▶ Exercise prompt
Starting at the line holding "Sprawdzanie samochodu przed" and finishing at the line holding "から這い上がった男が語る、ブログの始め方", transcribe the material exactly, keeping both ends but no pictures.

▶ Record set

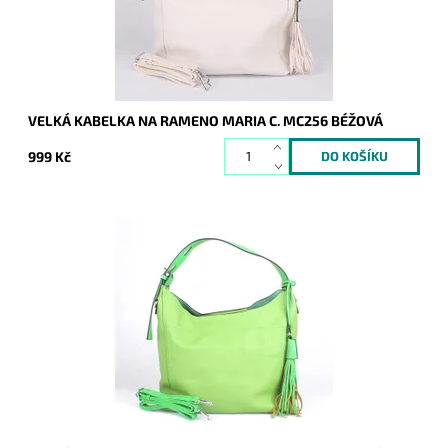
Záruka:
2 roky
VELKÁ KABELKA NA RAMENO MARIA C. MC256 BÉŽOVÁ
999 Kč
Velká kabelka na rameno značky Maria C. v zelené barvě,
kterou lze díky přídavnému popruhu nosit i jako crossbody.
Dostupnost:
Skladem
Kód:
16813
Značka:
Maria C.
Záruka:
2 roky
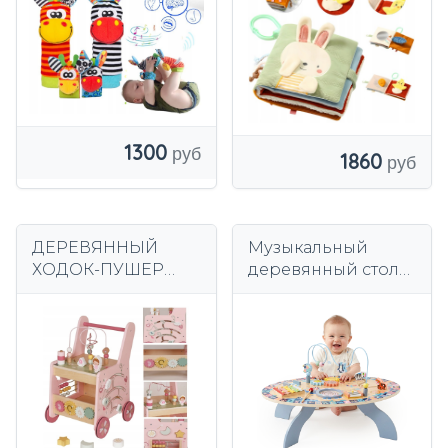
сенсорная
ПОДВЕСКОЙ
игрушка
1300
1860
ДЕРЕВЯННЫЙ
Музыкальный
ХОДОК-ПУШЕР
деревянный стол
ОБРАЗОВАТЕЛЬН
интерактивный
ЫЙ КУБ 6в1 СОРТЕР
сенсорный
СЧЕТЫ СТОЛ С
Монтессори
РОЗАМИ
образовательный
7в1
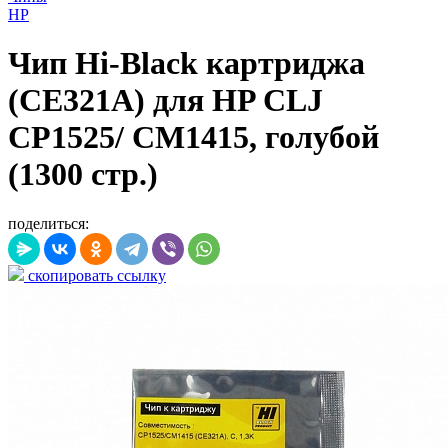
HP
Чип Hi-Black картриджа
(CE321A) для HP CLJ
CP1525/ CM1415, голубой
(1300 стр.)
поделиться:
скопировать ссылку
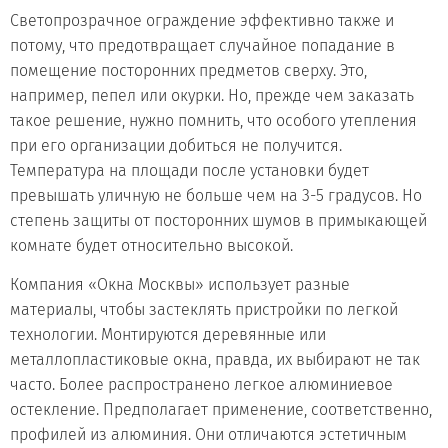
Светопрозрачное ограждение эффективно также и
потому, что предотвращает случайное попадание в
помещение посторонних предметов сверху. Это,
например, пепел или окурки. Но, прежде чем заказать
такое решение, нужно помнить, что особого утепления
при его организации добиться не получится.
Температура на площади после установки будет
превышать уличную не больше чем на 3-5 градусов. Но
степень защиты от посторонних шумов в примыкающей
комнате будет относительно высокой.
Компания «Окна Москвы» использует разные
материалы, чтобы застеклять пристройки по легкой
технологии. Монтируются деревянные или
металлопластиковые окна, правда, их выбирают не так
часто. Более распространено легкое алюминиевое
остекление. Предполагает применение, соответственно,
профилей из алюминия. Они отличаются эстетичным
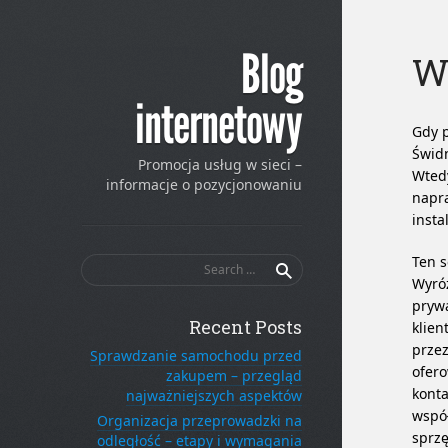
Blog
W
internetowy
Gdy 
Świdn
Promocja usług w sieci –
Wtedy
informacje o pozycjonowaniu
napr
insta
Ten 
Search
for:
Wyróż
prywa
Recent Posts
klien
przez
Sprawdzanie samochodu przed
ofero
zakupem – przegląd
konta
najważniejszych aspektów
współ
Organizacja przeprowadzki na
sprzę
odległość – etapy i wymagania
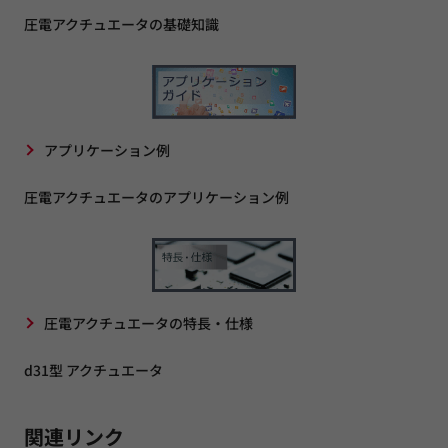
圧電アクチュエータの基礎知識
アプリケーション例
圧電アクチュエータのアプリケーション例
圧電アクチュエータの特長・仕様
d31型 アクチュエータ
関連リンク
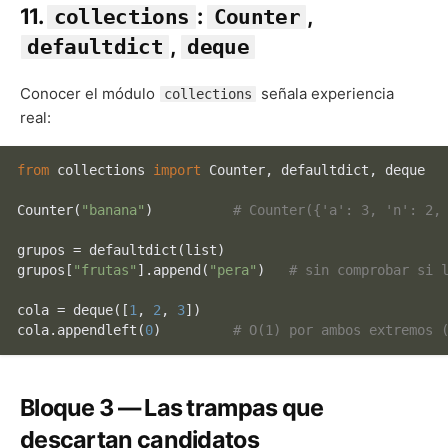
11.
:
,
collections
Counter
,
defaultdict
deque
Conocer el módulo
señala experiencia
collections
real:
from
 collections 
import
 Counter, defaultdict, deque

Counter(
"banana"
)          
# Counter({'a': 3, 'n': 2,
grupos = defaultdict(
list
)

grupos[
"frutas"
].append(
"pera"
)   
# sin comprobar si 
cola = deque([
1
, 
2
, 
3
])

cola.appendleft(
0
)         
# O(1) por ambos extremos 
Bloque 3 — Las trampas que
descartan candidatos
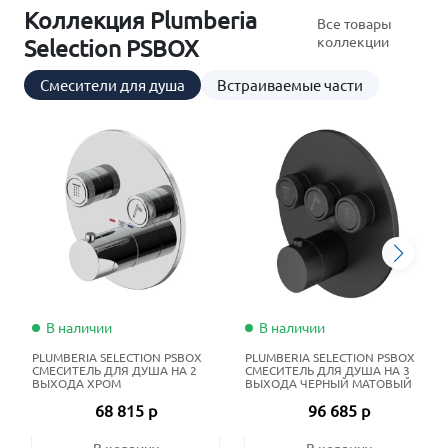
Коллекция Plumberia
Все товары
коллекции
Selection PSBOX
Смесители для душа
Встраиваемые части
В наличии
В наличии
PLUMBERIA SELECTION PSBOX
PLUMBERIA SELECTION PSBOX
СМЕСИТЕЛЬ ДЛЯ ДУША НА 2
СМЕСИТЕЛЬ ДЛЯ ДУША НА 3
ВЫХОДА ХРОМ
ВЫХОДА ЧЕРНЫЙ МАТОВЫЙ
68 815 р
96 685 р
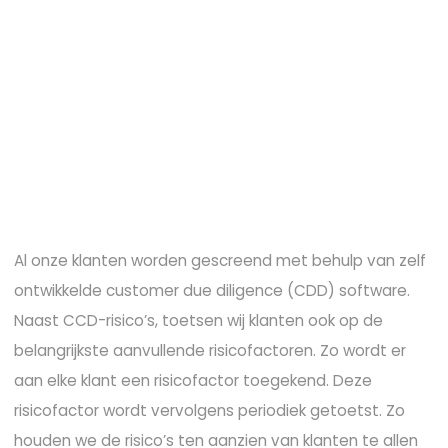
Al onze klanten worden gescreend met behulp van zelf
ontwikkelde customer due diligence (CDD) software.
Naast CCD-risico’s, toetsen wij klanten ook op de
belangrijkste aanvullende risicofactoren. Zo wordt er
aan elke klant een risicofactor toegekend. Deze
risicofactor wordt vervolgens periodiek getoetst. Zo
houden we de risico’s ten aanzien van klanten te allen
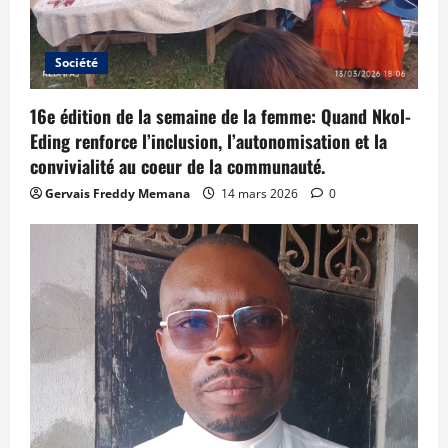
Société
16e édition de la semaine de la femme: Quand Nkol-
Eding renforce l’inclusion, l’autonomisation et la
convivialité au coeur de la communauté.
Gervais Freddy Memana
14 mars 2026
0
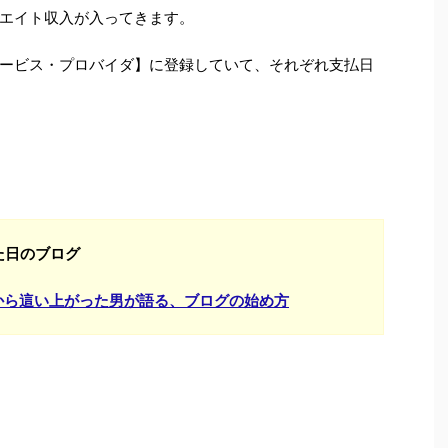
エイト収入が入ってきます。
ービス・プロバイダ】に登録していて、それぞれ支払日
た日のブログ
から這い上がった男が語る、ブログの始め方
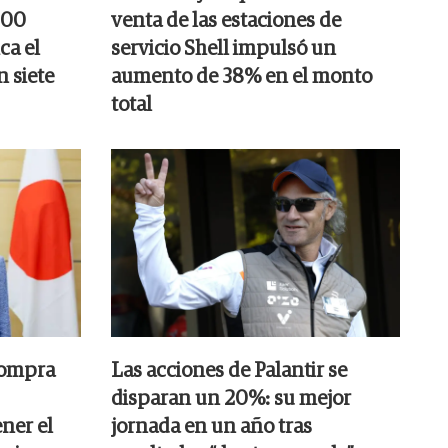
000
venta de las estaciones de
ca el
servicio Shell impulsó un
n siete
aumento de 38% en el monto
total
compra
Las acciones de Palantir se
disparan un 20%: su mejor
ner el
jornada en un año tras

▶ Response area
Sprawdzanie samochodu przed
ofero
zakupem – przegląd
konta
najważniejszych aspektów
współ
Organizacja przeprowadzki na
sprzę
odległość – etapy i wymagania
圧電アクチュエータの基礎知識
アプリケーション例
圧電アクチュエータのアプリケーション例
圧電アクチュエータの特長・仕様
d31型 アクチュエータ
関連リンク
11.
:
,
collections
Counter
,
defaultdict
deque
Conocer el módulo
señala experiencia
collections
real:
from
 collections 
import
 Counter, defaultdict, deque

Counter(
"banana"
)          
# Counter({'a': 3, 'n': 2,
grupos = defaultdict(
list
)

grupos[
"frutas"
].append(
"pera"
)   
# sin comprobar si 
cola = deque([
1
, 
2
, 
3
])

cola.appendleft(
0
)         
# O(1) por ambos extremos 
Bloque 3 — Las trampas que
descartan candidatos
Коллекция Plumberia
Все товары
коллекции
Selection PSBOX
Смесители для душа
Встраиваемые части
В наличии
В наличии
PLUMBERIA SELECTION PSBOX
PLUMBERIA SELECTION PSBOX
СМЕСИТЕЛЬ ДЛЯ ДУША НА 2
СМЕСИТЕЛЬ ДЛЯ ДУША НА 3
ВЫХОДА ХРОМ
ВЫХОДА ЧЕРНЫЙ МАТОВЫЙ
68 815 р
96 685 р
Al onze klanten worden gescreend met behulp van zelf
ontwikkelde customer due diligence (CDD) software.
Naast CCD-risico’s, toetsen wij klanten ook op de
belangrijkste aanvullende risicofactoren. Zo wordt er
aan elke klant een risicofactor toegekend. Deze
risicofactor wordt vervolgens periodiek getoetst. Zo
houden we de risico’s ten aanzien van klanten te allen
Société
16e édition de la semaine de la femme: Quand Nkol-
Eding renforce l’inclusion, l’autonomisation et la
convivialité au coeur de la communauté.
Gervais Freddy Memana
14 mars 2026
0
エイト収入が入ってきます。
ービス・プロバイダ】に登録していて、それぞれ支払日
た日のブログ
から這い上がった男が語る、ブログの始め方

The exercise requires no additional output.